Maintaining control over the club is the key to achieving both of these goals. With the driver, I can swing up to about 90 percent of my physical capacity and still deliver the clubhead accurately on a consistent basis. If I swing any harder than that, the extra speed I generate is often negated by poor contact, hurting the shot’s direction as well as its distance. Unfortunately, many golfers overlook ball-striking in their preoccupation with increasing clubhead speed.
Given a wide fairway with few hazards along the way, or the possibility of getting home in two on a big par five, I’ll sometimes swing all out. On the other hand, when not swinging my best, I’ll generally throttle back to around 80 percent for a slower tempo to ensure that I hit the ball squarely.
Remember, power is only valuable when you apply it effectively.
Good words to live by, from the greatest golfer to play the game (still). Remember, the mind and body have to learn at a slower speed than they can execute after thousands of repeat performances. Trying to short-circuit this process is a sure way to doom yourself to years of inconsistent play, always searching for the perfect swing on the next shot, one shot at a time, and never finding it.
Note on the Advice to Swing Slow and Easy
Many golfers will hear from professionals, “swing easy, swing slower.” Here is Nick Faldo referring to it in a video of his.
The golfer then looks at Tiger or Nicklaus literally coming out of their shoes, and wonders, what? Why should I swing like that.
Did Muhammad Ali throw that knock-out punch, that landed squarely on Sonny Liston’s chin, in the ring? No, he learned over years on the punch bag in the gym. Does the concert pianist sit down at the piano and, upon first try, play “Flight of the Bumble Bees” perfectly? No, it takes hours of practice to learn the proper fingering and to build up to the speed that the score requires. “Prestissimo,” you can listen to it here.
Some things are never explained, let alone explained well. Usually the advice of swing easier, or swing slower, is focused on getting the golfer to make a more technically correct swing — one in which as Nicklaus says power is applied efficiently. It is a learning mode, except that it is almost never explained that way by professionals who teach or play the game, perhaps because they only have an apprehension, and not full comprehension, of what the golfer needs.
Then, once the golfer can do that consistently, he can speed up his swing. Proficiency must come first. (There are other problems a “too fast” swing can create, but that is for a post on power and golf.) If one reverses the pattern – trying to swing as hard as possible, one never gets the same swing twice, and therefore never builds a consistent, repeatable swing, where, on the shots where extra power is absolutely required, he can swing harder.
Be like Jack.
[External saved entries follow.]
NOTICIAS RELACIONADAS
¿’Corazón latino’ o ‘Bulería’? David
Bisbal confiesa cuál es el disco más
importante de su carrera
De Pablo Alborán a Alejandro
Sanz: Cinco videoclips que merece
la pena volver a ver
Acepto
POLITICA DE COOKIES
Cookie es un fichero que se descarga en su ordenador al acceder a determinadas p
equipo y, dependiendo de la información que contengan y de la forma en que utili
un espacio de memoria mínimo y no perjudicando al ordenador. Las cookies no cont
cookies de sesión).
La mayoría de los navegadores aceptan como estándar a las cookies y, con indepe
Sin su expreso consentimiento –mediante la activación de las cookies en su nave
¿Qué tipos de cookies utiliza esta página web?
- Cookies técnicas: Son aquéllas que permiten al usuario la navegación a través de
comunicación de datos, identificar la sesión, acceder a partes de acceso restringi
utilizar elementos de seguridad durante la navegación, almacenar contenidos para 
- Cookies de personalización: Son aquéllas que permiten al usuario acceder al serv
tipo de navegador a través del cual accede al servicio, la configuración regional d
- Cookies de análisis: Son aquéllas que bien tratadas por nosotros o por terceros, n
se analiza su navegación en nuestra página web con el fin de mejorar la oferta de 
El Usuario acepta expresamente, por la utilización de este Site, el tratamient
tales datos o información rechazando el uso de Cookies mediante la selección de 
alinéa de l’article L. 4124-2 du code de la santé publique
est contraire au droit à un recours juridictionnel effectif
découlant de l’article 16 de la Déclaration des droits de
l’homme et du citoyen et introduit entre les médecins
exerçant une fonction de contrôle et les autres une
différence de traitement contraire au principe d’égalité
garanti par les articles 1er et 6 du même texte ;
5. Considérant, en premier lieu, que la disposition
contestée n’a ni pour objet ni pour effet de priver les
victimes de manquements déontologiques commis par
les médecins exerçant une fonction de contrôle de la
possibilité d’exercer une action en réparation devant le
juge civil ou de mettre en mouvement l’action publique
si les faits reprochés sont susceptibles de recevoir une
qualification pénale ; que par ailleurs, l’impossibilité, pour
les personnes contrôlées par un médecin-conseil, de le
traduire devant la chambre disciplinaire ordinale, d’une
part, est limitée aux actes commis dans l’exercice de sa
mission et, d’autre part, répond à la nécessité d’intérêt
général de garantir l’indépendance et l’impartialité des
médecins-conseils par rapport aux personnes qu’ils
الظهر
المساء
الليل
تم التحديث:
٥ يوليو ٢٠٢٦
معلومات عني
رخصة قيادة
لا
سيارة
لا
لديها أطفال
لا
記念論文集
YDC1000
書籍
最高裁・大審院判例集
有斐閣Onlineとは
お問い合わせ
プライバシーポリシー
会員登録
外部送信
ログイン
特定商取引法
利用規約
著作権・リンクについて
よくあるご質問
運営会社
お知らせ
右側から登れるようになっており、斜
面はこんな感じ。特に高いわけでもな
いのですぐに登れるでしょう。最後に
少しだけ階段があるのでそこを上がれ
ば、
When learning, especially when learning or improving a new part of the swing, dial it back to 70 or 80 percent until that swing movement is grooved. There is also a mental element to this, as Kahneman’s writings indicate. It is hard for the mind to control the body when the movements occur in a shorter amount of time. Until those movements become automatic, the mind needs sufficient time to ensure the body executes corectly. That is how human beings learn best. Don’t be wasting energy until you learn to apply it efficiently.
This is the road to becoming a solid, consistent, and lastly, powerful ball striker. And that is where we all want to get.